- Data to use
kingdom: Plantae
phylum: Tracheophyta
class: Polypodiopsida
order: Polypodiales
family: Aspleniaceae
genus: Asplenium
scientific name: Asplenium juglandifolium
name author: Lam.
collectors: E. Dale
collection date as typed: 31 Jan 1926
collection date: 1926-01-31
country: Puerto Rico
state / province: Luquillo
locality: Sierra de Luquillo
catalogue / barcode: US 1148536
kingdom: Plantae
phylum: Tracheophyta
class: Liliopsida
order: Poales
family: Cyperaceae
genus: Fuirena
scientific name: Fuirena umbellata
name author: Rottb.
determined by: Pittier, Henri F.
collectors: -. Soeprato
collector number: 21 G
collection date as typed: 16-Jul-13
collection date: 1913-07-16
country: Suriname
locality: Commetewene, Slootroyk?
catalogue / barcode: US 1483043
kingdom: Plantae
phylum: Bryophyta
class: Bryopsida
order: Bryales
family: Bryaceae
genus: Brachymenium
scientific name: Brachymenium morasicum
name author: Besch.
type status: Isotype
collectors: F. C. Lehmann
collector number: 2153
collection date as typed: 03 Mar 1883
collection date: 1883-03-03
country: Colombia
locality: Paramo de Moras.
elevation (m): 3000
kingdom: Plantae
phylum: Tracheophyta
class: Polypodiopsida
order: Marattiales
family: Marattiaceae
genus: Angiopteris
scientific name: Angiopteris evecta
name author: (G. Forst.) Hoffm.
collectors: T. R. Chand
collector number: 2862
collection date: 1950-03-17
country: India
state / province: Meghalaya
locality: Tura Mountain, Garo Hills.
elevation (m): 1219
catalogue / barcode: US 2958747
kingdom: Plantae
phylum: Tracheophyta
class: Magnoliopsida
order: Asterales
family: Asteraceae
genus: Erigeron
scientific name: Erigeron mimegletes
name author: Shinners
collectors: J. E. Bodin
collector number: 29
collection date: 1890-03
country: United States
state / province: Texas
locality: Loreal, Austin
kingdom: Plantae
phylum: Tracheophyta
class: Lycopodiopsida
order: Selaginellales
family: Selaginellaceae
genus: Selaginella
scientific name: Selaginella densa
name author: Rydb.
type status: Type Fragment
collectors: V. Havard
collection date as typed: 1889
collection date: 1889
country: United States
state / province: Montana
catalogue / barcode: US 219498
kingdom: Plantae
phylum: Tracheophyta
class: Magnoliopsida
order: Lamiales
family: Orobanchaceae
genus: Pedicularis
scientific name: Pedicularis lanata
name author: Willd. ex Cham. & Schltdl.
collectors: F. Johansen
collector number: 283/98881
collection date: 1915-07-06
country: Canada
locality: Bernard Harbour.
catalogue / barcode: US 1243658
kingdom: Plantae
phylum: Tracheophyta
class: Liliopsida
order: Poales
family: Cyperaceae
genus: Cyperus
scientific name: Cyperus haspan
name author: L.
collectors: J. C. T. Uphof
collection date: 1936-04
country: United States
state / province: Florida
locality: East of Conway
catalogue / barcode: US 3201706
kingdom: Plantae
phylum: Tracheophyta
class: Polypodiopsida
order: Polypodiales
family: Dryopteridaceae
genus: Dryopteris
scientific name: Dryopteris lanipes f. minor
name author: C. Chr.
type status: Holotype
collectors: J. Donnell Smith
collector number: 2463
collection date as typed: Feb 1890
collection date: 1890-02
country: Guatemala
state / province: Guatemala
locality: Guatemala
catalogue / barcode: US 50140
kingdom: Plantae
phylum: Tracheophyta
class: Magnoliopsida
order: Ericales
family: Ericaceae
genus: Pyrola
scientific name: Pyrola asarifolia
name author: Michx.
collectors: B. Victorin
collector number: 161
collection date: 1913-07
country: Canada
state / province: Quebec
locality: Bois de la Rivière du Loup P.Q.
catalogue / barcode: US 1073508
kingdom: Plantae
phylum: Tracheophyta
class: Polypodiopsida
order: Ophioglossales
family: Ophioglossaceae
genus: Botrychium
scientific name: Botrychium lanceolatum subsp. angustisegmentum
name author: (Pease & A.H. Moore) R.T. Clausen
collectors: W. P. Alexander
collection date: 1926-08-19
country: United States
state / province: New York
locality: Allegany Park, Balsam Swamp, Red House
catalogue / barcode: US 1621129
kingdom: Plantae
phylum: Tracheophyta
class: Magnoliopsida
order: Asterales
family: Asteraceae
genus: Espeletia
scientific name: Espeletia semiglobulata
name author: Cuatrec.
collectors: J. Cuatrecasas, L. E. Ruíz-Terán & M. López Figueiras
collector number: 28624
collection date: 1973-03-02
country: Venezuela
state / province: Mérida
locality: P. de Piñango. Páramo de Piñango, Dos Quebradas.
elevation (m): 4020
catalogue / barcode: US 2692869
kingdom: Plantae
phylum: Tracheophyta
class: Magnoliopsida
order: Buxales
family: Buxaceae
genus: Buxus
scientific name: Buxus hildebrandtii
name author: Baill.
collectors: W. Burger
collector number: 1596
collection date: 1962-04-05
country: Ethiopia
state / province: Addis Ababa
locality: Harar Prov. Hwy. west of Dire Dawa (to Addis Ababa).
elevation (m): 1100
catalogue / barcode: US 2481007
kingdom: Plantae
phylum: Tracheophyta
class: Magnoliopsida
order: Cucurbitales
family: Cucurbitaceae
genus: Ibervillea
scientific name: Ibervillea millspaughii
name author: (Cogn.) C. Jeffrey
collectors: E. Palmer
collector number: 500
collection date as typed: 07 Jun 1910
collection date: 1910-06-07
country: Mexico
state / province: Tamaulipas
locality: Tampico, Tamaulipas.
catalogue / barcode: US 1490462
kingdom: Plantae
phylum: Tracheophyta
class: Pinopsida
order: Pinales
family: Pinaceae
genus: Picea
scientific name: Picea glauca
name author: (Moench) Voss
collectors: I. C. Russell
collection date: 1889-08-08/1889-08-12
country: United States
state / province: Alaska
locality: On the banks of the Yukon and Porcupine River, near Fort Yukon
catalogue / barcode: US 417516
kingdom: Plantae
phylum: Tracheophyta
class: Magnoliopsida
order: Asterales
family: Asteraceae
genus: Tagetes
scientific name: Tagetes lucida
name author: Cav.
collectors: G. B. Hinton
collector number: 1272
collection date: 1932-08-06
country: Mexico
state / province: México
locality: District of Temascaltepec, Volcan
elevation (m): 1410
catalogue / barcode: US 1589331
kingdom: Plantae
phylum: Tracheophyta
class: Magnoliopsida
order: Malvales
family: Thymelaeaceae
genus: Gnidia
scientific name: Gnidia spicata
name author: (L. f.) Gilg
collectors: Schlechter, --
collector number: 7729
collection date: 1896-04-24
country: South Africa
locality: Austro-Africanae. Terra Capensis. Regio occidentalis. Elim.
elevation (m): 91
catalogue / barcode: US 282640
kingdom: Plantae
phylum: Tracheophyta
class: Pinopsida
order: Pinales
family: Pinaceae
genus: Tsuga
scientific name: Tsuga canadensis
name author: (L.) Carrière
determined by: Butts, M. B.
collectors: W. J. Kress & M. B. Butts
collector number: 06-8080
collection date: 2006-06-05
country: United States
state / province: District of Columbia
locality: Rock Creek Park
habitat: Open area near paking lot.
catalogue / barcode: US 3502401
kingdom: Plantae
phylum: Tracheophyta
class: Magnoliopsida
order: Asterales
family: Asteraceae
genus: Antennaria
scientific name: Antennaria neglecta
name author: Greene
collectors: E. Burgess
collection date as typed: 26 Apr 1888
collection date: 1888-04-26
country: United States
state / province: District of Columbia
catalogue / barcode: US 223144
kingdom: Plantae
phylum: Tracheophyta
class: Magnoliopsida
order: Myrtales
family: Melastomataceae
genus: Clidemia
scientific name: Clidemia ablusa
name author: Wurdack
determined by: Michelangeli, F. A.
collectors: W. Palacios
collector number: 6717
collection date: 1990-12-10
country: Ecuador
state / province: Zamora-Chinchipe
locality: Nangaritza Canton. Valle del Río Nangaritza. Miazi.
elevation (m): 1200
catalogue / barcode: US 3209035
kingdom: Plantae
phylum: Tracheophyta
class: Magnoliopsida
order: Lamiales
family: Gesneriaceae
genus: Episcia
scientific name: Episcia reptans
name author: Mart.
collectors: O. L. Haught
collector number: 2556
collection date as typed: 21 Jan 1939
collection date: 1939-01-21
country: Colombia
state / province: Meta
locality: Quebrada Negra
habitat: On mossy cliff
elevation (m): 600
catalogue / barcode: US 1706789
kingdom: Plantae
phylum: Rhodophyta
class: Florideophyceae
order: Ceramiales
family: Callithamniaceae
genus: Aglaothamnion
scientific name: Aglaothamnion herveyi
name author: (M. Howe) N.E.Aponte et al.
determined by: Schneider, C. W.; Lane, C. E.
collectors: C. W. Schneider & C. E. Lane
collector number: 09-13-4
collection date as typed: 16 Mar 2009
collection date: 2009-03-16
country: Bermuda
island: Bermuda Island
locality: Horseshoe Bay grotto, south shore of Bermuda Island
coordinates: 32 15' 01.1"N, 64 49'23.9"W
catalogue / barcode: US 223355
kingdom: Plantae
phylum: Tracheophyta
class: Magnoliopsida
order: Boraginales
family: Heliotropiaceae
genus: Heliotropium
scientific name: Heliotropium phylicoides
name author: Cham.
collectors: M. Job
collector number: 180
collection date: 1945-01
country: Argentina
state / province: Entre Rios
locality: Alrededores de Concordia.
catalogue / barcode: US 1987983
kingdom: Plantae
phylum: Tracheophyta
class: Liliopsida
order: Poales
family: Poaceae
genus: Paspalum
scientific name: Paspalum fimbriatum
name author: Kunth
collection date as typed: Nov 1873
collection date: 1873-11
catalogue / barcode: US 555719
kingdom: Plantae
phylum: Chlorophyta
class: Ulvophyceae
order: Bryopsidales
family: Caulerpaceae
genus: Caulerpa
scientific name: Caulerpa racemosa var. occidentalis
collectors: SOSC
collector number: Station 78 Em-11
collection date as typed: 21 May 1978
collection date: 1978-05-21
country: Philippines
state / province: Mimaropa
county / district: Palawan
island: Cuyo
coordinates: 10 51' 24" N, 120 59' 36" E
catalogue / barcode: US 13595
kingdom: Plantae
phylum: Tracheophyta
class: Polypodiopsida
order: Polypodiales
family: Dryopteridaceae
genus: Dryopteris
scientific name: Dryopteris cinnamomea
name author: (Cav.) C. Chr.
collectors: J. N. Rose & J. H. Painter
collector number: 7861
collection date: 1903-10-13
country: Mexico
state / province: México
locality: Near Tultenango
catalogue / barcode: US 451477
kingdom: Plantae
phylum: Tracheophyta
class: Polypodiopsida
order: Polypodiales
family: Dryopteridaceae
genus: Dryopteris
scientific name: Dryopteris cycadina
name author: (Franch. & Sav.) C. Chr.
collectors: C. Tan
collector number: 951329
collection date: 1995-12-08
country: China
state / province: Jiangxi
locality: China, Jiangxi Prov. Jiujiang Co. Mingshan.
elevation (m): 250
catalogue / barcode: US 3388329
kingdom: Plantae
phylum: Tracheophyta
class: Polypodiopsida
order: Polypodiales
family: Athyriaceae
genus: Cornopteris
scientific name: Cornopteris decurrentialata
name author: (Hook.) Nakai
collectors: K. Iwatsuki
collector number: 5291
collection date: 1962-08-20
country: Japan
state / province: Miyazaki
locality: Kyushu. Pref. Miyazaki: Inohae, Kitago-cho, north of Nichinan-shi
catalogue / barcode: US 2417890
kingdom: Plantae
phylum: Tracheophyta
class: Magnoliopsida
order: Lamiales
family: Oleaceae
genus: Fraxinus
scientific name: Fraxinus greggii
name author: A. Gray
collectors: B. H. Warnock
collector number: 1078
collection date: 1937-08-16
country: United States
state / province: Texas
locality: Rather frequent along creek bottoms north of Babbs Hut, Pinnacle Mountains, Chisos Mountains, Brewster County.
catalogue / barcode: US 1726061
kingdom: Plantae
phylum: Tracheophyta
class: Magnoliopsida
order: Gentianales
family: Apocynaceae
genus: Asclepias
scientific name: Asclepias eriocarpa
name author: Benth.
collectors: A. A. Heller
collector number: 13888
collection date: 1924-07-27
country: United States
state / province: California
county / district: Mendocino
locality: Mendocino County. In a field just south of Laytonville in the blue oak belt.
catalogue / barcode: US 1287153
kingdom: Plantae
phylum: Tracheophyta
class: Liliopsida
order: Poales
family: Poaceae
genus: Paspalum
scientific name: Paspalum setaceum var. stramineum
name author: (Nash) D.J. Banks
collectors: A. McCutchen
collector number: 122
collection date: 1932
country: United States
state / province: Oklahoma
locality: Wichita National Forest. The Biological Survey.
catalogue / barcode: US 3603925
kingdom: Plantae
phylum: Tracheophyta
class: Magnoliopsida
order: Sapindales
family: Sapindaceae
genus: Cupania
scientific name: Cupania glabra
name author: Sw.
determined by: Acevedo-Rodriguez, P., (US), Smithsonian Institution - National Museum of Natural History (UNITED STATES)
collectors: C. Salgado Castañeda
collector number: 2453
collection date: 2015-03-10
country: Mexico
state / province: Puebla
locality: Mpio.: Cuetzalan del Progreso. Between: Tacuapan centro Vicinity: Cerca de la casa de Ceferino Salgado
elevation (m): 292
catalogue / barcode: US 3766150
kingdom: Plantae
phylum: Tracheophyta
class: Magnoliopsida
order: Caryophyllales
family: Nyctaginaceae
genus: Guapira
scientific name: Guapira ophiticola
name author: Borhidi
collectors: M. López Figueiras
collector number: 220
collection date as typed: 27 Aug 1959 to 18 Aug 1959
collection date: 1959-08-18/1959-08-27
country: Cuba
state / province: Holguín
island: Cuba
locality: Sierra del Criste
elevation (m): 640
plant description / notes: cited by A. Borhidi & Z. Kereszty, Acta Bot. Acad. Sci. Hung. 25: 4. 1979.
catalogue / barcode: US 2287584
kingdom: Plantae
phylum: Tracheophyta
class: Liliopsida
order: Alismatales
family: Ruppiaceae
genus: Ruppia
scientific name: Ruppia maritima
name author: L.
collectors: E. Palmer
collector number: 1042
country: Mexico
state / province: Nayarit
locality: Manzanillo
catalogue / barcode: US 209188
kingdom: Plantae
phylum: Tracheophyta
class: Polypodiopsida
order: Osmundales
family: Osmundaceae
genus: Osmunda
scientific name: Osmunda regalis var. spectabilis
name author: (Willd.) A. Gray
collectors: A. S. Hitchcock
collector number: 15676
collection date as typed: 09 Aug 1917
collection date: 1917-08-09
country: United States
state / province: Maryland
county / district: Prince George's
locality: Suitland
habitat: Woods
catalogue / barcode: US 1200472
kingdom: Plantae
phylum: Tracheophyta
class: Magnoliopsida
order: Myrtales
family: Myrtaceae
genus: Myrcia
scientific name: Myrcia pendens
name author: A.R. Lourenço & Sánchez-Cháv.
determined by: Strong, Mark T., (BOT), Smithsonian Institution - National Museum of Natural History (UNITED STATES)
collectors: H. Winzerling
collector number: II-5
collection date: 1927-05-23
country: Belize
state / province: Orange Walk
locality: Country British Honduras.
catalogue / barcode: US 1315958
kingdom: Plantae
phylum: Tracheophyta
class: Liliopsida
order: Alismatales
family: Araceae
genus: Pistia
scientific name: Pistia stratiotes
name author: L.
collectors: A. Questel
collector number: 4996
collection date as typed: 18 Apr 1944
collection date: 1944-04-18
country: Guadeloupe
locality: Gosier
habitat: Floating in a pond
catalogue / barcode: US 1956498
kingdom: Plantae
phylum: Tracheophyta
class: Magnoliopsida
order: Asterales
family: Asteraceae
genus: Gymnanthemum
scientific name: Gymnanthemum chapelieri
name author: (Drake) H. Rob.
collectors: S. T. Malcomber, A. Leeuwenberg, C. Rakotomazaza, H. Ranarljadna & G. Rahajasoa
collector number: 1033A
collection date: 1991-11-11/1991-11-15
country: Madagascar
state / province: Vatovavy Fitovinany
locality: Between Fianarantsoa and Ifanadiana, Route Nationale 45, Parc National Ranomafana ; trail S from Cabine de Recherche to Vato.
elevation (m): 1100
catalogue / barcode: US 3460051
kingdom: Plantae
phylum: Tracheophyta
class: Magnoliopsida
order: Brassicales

- Set exercise
Retype everything from the start of the entries above down to the line containing "phylum: Bryophyta", including that line.

- Correct response
kingdom: Plantae
phylum: Tracheophyta
class: Polypodiopsida
order: Polypodiales
family: Aspleniaceae
genus: Asplenium
scientific name: Asplenium juglandifolium
name author: Lam.
collectors: E. Dale
collection date as typed: 31 Jan 1926
collection date: 1926-01-31
country: Puerto Rico
state / province: Luquillo
locality: Sierra de Luquillo
catalogue / barcode: US 1148536
kingdom: Plantae
phylum: Tracheophyta
class: Liliopsida
order: Poales
family: Cyperaceae
genus: Fuirena
scientific name: Fuirena umbellata
name author: Rottb.
determined by: Pittier, Henri F.
collectors: -. Soeprato
collector number: 21 G
collection date as typed: 16-Jul-13
collection date: 1913-07-16
country: Suriname
locality: Commetewene, Slootroyk?
catalogue / barcode: US 1483043
kingdom: Plantae
phylum: Bryophyta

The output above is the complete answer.